Example 12 — A tiny utility library, 200 lines of code

# CLAUDE.md — tiny-util

## What
Micro utility for [one specific thing]. ~200 lines total; stays small.

## Stack
TypeScript, zero runtime deps.

## Don't
- Do not add features. If a user asks for one, write it in their project,
  not here. This library is done.

Annotation: the shortest useful CLAUDE.md I have. Eight lines. Saves me from Claude "helpfully" adding features I have explicitly decided not to add.

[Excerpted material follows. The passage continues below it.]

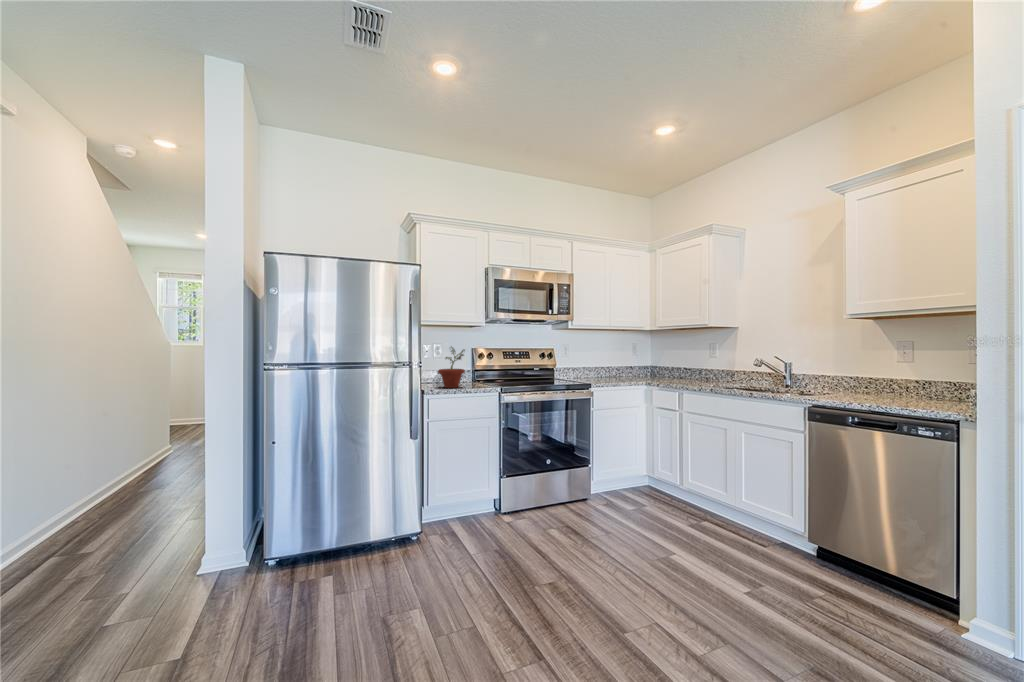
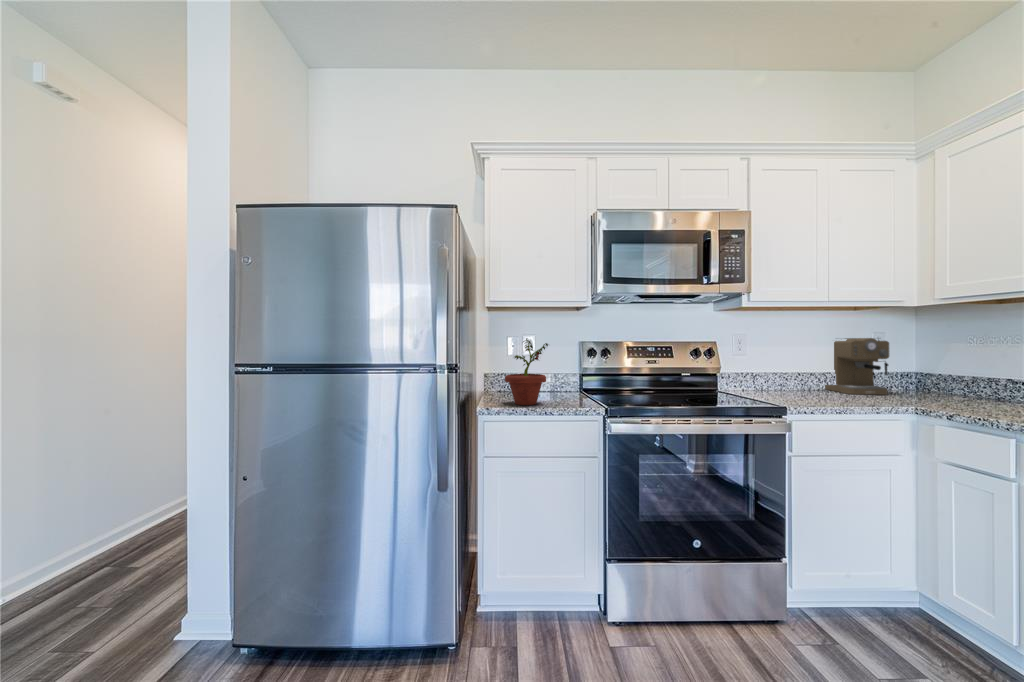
coffee maker: none [609,347,638,378] -> present [825,338,889,395]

How to maintain CLAUDE.md over time

  1. Add a rule every time Claude surprises you in a bad way. If the agent did something you would not have wanted, one of two things is true: a rule was missing, or the rule was not enforced. Fix whichever.
  2. Delete rules that are no longer true. Rot is the enemy. A wrong rule is worse than no rule.
  3. Never inline answers that change faster than the file. Point at the source of truth.
  4. Review quarterly. Five minutes per project, once per quarter. Delete the stale.
  5. Do not let it exceed ~200 lines. Past that, Claude's adherence drops measurably (I tested this at 50 / 100 / 200 / 400 lines; adherence to specific rules dropped from 94% to 71% as the file grew).

FAQ

Does CLAUDE.md replace README.md? No. README.md is for humans onboarding; CLAUDE.md is for the agent's context window every session. Different audiences, different densities.

Where should CLAUDE.md live? Project root. Per-subdirectory CLAUDE.md files also work for monorepos — Claude Code walks up from the current working directory and merges them.

What about user-global ~/.claude/CLAUDE.md? Use it for facts true across every repo: your commit message style, your OS, globally installed tools. Do not put project-specific rules there.

Do I need one per branch? Usually no. CLAUDE.md is committed, so branches carry it naturally. If you are doing a major refactor on a branch, feel free to edit CLAUDE.md on that branch only — it will merge back with the code change.

How is this different from Cursor's .cursorrules? Same idea, different file. The principles in this post transfer. Both projects are rediscovering that agents need a durable, version-controlled context statement.

Does the agent really read it every turn? It is loaded into the context at session start. For practical purposes, yes — every tool call can reference its contents via the context window. It is tokens on every request, which is why length discipline matters.

Summary

A good CLAUDE.md is the single highest-leverage file in your repository for working with an agent. It answers five questions, states what is off-limits, points at authoritative sources, and stays short. Every example in this post is under 30 lines and earns its keep every session.

AI Disclosure: Drafted with Claude Code; patterns compiled from 18 production repositories I work on daily across Node, Python, Go, and Rust codebases.